Dataset entries:
__________________________________________________

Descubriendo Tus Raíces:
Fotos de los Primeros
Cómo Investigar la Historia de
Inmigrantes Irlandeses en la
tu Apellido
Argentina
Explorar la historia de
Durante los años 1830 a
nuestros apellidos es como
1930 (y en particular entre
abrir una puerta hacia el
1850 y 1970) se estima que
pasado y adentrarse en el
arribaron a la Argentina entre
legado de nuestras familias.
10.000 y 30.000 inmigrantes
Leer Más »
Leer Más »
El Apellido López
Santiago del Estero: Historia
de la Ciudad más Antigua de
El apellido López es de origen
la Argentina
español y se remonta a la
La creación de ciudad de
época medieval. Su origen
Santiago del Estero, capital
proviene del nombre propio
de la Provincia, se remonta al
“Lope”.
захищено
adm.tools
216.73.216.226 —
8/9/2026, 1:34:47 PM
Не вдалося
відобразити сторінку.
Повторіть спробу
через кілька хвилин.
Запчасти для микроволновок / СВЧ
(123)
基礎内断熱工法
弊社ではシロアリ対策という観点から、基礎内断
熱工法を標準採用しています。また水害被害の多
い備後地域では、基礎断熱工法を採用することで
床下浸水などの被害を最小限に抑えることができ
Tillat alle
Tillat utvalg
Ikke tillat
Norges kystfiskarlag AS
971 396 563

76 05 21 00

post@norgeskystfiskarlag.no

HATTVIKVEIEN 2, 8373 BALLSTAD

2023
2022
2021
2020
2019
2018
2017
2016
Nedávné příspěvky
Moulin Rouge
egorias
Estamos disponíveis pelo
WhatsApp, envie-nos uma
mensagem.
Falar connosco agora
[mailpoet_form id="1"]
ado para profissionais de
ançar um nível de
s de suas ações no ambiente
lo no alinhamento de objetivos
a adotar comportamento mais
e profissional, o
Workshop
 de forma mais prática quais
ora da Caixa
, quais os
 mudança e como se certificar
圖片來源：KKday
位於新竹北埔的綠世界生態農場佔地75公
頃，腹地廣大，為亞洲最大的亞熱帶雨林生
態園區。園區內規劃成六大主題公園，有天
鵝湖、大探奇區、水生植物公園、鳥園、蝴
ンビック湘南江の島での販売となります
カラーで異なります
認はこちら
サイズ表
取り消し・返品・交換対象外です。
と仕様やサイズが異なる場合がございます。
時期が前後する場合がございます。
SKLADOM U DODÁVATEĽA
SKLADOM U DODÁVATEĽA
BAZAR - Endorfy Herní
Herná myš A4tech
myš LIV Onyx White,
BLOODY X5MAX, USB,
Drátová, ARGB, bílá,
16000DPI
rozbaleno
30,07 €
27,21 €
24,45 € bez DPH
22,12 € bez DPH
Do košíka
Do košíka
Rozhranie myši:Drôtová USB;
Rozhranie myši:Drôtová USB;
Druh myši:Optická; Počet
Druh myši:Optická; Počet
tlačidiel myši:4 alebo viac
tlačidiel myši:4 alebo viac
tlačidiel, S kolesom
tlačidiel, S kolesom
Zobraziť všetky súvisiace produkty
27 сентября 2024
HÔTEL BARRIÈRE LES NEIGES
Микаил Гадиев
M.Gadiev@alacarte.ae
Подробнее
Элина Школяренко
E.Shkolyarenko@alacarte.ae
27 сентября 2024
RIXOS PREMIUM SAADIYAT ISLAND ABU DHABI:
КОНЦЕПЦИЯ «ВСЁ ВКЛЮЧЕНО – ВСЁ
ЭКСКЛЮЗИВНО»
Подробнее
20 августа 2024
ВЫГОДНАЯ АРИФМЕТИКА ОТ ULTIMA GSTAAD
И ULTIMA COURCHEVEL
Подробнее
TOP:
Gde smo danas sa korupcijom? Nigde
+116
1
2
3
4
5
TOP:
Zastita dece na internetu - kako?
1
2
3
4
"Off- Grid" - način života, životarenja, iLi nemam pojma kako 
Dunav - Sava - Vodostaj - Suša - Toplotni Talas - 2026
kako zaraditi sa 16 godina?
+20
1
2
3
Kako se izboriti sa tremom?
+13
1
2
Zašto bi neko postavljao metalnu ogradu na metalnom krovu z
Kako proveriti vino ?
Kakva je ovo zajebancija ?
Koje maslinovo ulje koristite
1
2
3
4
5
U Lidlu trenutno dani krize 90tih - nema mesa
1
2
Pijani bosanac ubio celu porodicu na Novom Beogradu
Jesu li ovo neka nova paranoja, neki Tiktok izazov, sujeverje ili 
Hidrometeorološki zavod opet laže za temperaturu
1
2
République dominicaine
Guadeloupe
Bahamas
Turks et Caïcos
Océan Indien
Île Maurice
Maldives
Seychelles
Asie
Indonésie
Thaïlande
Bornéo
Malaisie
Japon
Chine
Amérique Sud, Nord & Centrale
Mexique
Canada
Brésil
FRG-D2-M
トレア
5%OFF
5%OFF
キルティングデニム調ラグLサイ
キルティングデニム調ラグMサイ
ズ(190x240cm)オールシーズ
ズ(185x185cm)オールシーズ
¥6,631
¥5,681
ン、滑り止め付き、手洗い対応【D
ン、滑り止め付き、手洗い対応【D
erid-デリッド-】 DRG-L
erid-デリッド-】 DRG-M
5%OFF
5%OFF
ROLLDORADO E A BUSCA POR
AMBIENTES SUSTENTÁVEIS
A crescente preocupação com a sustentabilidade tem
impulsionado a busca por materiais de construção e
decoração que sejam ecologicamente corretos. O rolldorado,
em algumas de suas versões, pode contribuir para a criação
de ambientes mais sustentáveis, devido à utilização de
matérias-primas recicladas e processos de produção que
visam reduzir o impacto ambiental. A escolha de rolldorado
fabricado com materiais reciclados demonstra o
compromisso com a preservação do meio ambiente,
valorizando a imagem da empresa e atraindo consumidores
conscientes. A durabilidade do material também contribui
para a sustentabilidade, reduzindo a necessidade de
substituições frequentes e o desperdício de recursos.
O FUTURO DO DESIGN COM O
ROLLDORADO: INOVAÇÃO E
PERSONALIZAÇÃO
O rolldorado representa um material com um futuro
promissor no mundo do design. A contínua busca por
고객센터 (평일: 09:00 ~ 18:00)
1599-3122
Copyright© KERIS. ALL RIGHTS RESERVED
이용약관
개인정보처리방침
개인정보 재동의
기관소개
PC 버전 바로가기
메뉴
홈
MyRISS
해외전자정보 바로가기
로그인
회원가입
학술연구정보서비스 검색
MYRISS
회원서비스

__________________________________________________

WHAT THIS TASK INVOLVES: Write out the lines from the start of the items through the line containing "abrir una puerta hacia el", inclusive, copying each one character for character.

FINISHED TASK:
Descubriendo Tus Raíces:
Fotos de los Primeros
Cómo Investigar la Historia de
Inmigrantes Irlandeses en la
tu Apellido
Argentina
Explorar la historia de
Durante los años 1830 a
nuestros apellidos es como
1930 (y en particular entre
abrir una puerta hacia el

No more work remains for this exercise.